Let $V$ be a finite-dimensional inner product space, and let $E$ be an idempotent linear operator on $V$. Prove that if $EE^* = E^*E$, then $E$ is self-adjoint.

(This is essentially exercise 5(a) in sec. 80 on p.162 of Paul R. Halmos, Finite-Dimensional Vector Spaces, but Halmos didn't assume that the dimension of $V$ is finite.)

Solution 1:

If $E$ is normal, $\| E x \| = \|E^* x \|$ for all $x$. Similarly, $I-E$ is normal, so $\|(I-E) x\| = \|(I - E^*)x \|$. In particular, since $(I-E)Ex = 0$, $(I-E^*)Ex = 0$, i.e. $E^* E = E$, and similarly since $E(I-E)x = 0$, $E^*(I-E)x = 0$, i.e. $E^* E = E^* $. But those together say $E = E^*$.

Solution 2:

Update. As $E$ is normal and idempotent, direct calculation shows that $$ (E-E^\ast E)^\ast(E-E^\ast E)=0=(E^\ast-E^\ast E)^\ast(E^\ast-E^\ast E).\tag{1} $$ Note that for any linear operator $A$, if $A^\ast A=0$, then $\langle Ax,Ax\rangle=\langle x,A^\ast Ax\rangle=0$ for every vector $x$, so that $A=0$. It follows from $(1)$ that $E-E^\ast E=0=E^\ast-E^\ast E$. Hence $E=E^\ast E=E^\ast$.

The equality $EE^\ast=E^\ast E$ implies that $(E+E^\ast-I)(E-E^\ast)=0$. If you can show that $E+E^\ast-I$ is invertible, you are done.

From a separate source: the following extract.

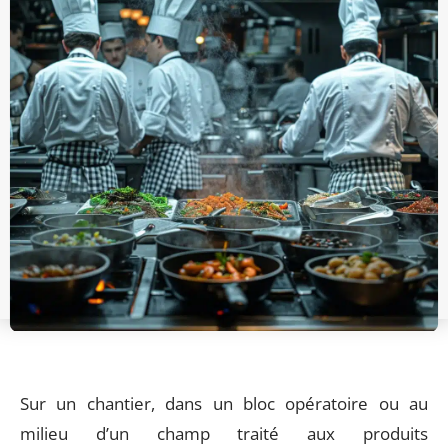
Sur un chantier, dans un bloc opératoire ou au
milieu d’un champ traité aux produits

Suppose $(E+E^\ast -I)v=0$. Left-mulitply the equation by $E^\ast$, we get $E^\ast Ev=0$. Hence show that $Ev=0$. Since $EE^\ast=E^\ast E$, similarly, show that $E^\ast v=0$. Now, consider the equation $(E+E^\ast -I)v=0$ again and show that $E+E^\ast -I$ is invertible.